For Asia, a region rich in resources yet vulnerable to climate change, the choice is stark. On the one hand, the region needs AI as a driver of growth and innovation; on the other, it cannot allow the technology to deepen environmental strain. At the same time, the transition to clean energy must also be equitable, ensuring no community is left behind.

 

Malaysia’s voice in Asia’s future

 

It is easy to overlook the quiet significance of Malaysia’s role at the SCO Plus Summit. This was not an ASEAN Summit. Nor was Malaysia present in any formal capacity but as a guest. This was clearly a mark of recognition of Anwar, the consummate statesman, whose interventions in international fora and engagements, consistently focus on universal principles of justice, sovereignty, and fairness. In an age when middle powers often struggle to be heard, Malaysia’s call gained traction as a voice of moderation, of a country trusted to speak truth to power without rancour.

The SCO invitation reflected Malaysia’s ability to act as a bridge, not only between ASEAN and Eurasia, but also between competing narratives of global order. Anwar’s China visit and SCO intervention must be seen as part of a broader strategy to place Malaysia at the centre of Asia’s unfolding story. It is a strategy rooted in history but attuned to the future, blending principled stands with pragmatic cooperation.

The world may be living through a great unravelling, but Malaysia has chosen to act as a bridge: for global peace and security, for fairness in trade, for resilience in energy, and for multilateralism in a time of division.

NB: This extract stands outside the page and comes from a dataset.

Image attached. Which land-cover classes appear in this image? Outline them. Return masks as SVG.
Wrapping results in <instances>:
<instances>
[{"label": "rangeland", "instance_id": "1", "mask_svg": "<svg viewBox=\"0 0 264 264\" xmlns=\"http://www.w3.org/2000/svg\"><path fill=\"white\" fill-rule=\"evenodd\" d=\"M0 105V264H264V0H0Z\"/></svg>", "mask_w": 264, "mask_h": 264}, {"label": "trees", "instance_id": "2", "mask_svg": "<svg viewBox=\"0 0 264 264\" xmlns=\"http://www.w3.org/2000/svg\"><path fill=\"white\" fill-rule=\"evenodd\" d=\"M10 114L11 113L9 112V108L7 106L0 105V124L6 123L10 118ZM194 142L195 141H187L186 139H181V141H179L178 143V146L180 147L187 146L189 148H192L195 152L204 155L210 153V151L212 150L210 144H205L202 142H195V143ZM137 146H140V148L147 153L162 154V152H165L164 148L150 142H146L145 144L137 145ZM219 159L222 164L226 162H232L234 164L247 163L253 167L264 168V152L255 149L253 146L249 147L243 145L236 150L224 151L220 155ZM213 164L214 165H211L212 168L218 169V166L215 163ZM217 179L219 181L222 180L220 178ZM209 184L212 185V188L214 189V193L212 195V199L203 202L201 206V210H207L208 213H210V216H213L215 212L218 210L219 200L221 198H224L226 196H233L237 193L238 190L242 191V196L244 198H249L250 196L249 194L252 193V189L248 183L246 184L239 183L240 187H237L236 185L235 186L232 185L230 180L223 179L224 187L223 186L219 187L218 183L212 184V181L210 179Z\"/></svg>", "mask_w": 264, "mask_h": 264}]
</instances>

Malaysia’s participation at the SCO has shown that when it speaks with conviction, the world listens. The challenge is to turn words into outcomes, to prove that trust, once earned and honoured, can endure beyond the tempests of our times.

-- BERNAMA

 

Datuk Prof Dr Mohd Faiz Abdullah is Chairman of the Institute of Strategic and International Studies (ISIS) Malaysia.

The views expressed in this article are those of the author and do not reflect the official policy or position of BERNAMA.